Pregnancy is an exciting, stressful and scary time in your life. Although it is important to relax and enjoy your pregnancy, it is also important to be aware of potential risks that can affect the health of both you and your baby. One such risk is premature contractions or premature labor. There are particular risk factors that can increase the likelihood of premature contractions. Having any of the risk factors does not mean that you will have premature contractions. On the other hand, a woman may have premature contractions for no discernible reason. If any of these risk factors apply to you, discuss your concerns with your doctor.
Significant Risk Factors
You are at the greatest risk for premature contractions if you are pregnant with multiples, have cervical or uterine abnormalities, or had a previous premature pregnancy.
Medical Risk Factors
You may be at a higher risk for premature contractions if you have frequent urinary tract, bladder and kidney infections, vaginal bleeding after the 20th week of pregnancy, high blood pressure, diabetes, kidney disease, a clotting disorder, or became pregnant again quickly after giving birth.
If you smoke, drink, use drugs, do not get proper prenatal care, are a victim of domestic violence or abuse, have high levels of stress, or work for long hours and stand for extended periods of time, you may be at risk for premature contractions.

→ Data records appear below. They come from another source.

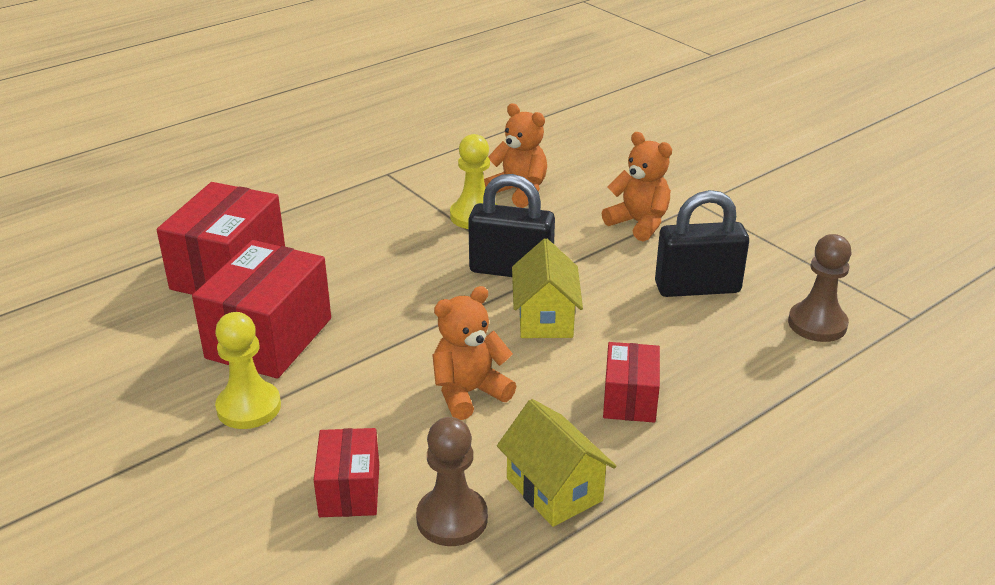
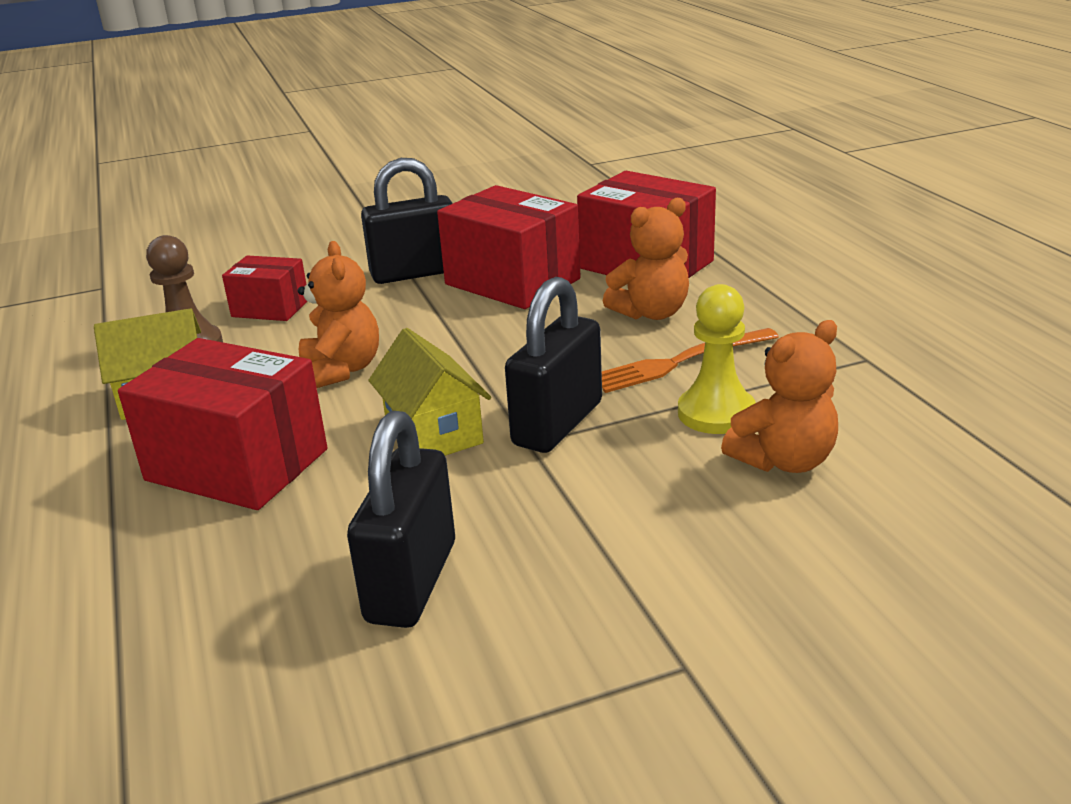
camera: 110 degrees right, 5 degrees down
(249, 407) = (415, 273): yellow pawn -> black padlock
(409, 236) = (679, 362): none -> orange fork
(545, 318) = (433, 433): yellow house -> yellow house turned 45 degrees clockwise
(630, 399) = (237, 465): red box -> red box, size x1.77
(639, 223) = (636, 566): orange teddy bear -> orange teddy bear (651, 313)
(817, 324) = (222, 692): brown pawn -> none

Some warning signs of premature labor or contractions include: a contraction every 10 minutes, cramps in your lower abdomen (they may come and go or be constant), a watery discharge from your vagina, a dull pain in your lower back or pelvic pressure. If you experience any of these symptoms, call your doctor immediately.
What to Do
If you believe that you are experiencing premature contractions, call your doctor. There are some things that you can do at home to help. Empty your bladder. Do not lie flat on your back. Lie down on your left side. Dehydration can contribute to premature contractions so be sure to drink plenty of water. After one hour, if the symptoms do not improve or they get worse, call your doctor again or consider going to the emergency room.
Magnesium sulfate can be used to treat premature contractions. It is given through an IV and may cause nausea. A large, initial dose is administered. A smaller amount is then given continuously for the next 12 to 24 hours.
If the doctor feels that your premature contractions cannot be stopped and premature delivery is inevitable, she may give you Corticosteroid. This will help accelerate the baby's lung and brain growth.